Rampling is getting Oscar buzz, and both stars received best actor honors at the Berlin International Film Festival. The actress, who is British, lives in France and has long had a European following.

At the end of the reception, Robert Redford made a surprise visit to pose for photographs and chat with Rampling, who co-starred with him in the 2001 film, “Spy Game.”

Following are highlights from a conversation with Rampling and Haigh moderated by The Hollywood Reporter’s Scott Feinberg:

How did the director, who is only 43, get into the mindset of much older people?

Haigh: You don’t suddenly stop having thoughts and fears, jealousies and doubts when you get past 40, so I kind of just threw myself into that and how would I respond in the moment.

Why did the director want to make the film?

Haigh: I’m kind of like borderline obsessed by relationships and how we live within relationships and how we understand our identity within relationships, how they change and grow and develop and the intimacy and importance of that kind of connection.
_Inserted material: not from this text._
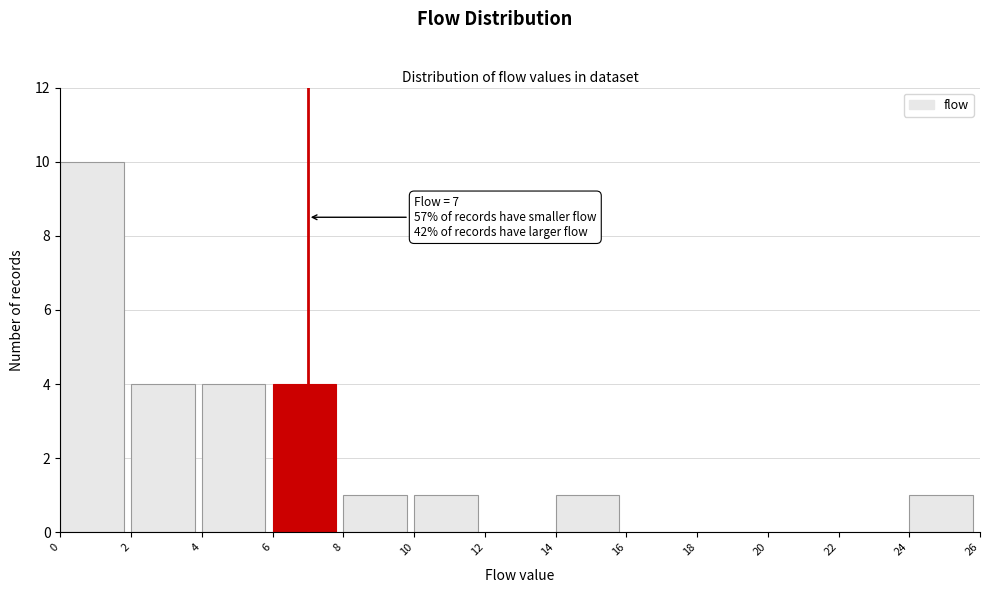

Which range on the x-axis has the tallest bar?

0 to 2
I wanted to explore those issues within the context of people married for a long time.

Why did Rampling want to take on the role of the wife?
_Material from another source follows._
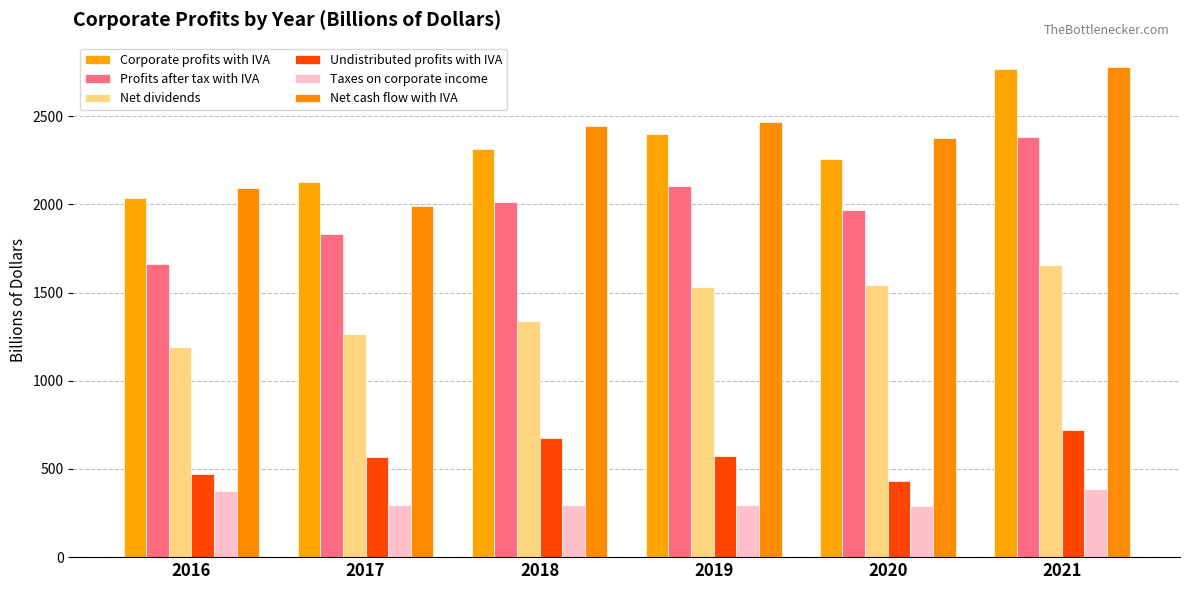

At which category is the sum across all series the highest?

2021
Rampling: You don’t often get the kind of roles you really want from my point of view. This was odd enough and strange enough to make me know that I had a sporting chance at making this film into something with Andrew that would make people feel something about the story and the characters.
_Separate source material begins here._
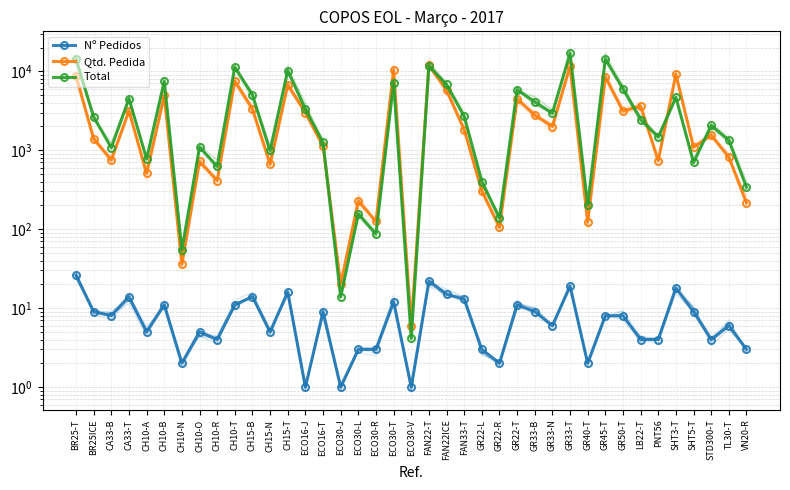

List the series in order of their peak value, highest first.

Total, Qtd. Pedida, Nº Pedidos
On whether Rampling and Courtenay discussed the backstory of their characters and did they talk to people or know anyone that’s been married that long?

Rampling: They’re not dinosaurs! [Rampling laughed.] Forty-five years is not that long… There’s lots of people who have been in relationships longer than 45 years… We just discussed between us how much you want to put into it and how much you want to imagine.

Why did the director want to cast actors with a rich movie legacy:

Haigh: I want viewers to have these memories of their cinematic roles when they watch them onscreen.

On casting Rampling:

Haigh: I wanted Kate to feel like a strong woman. I cast Charlotte first because the story is told through the wife’s perspective. It’s the central protagonist of the story, so we didn’t give the script to any men until Charlotte said yes. Then it was finding that person who would be the right actor to play opposite her, and Tom was very quickly the person we sent the script to.

What enabled her and Courtenay to have such fascinating and great chemistry?

Rampling: First of all, because we’re very good at what we do and we can make people believe in absolutely anything. [She smiled.]

Everything in the film leads to the final scene where the camera lingers on Kate’s face after her husband has made the speech at the anniversary ceremony proclaiming he’d made the right choice of a wife. How challenging was that to shoot?

Haigh: If that final moment doesn’t work, then the film doesn’t work. I’m all about endings anyway. There was probably tension for all of us because we knew it had to work. It was the last day of the shoot and we were all tired. It’s a very long shot, that final shot. Personally, it’s a really fantastic final moment. It still answers some questions, but leaves a lot still kind of hidden and mysterious.

Rampling: We only did a few takes. But when Kate, myself, gets up, I had to be each time like I had no idea what was going to happen. Like I have no idea where my life is going to go or what’s going to happen. But each time that I did it again, my heart broke.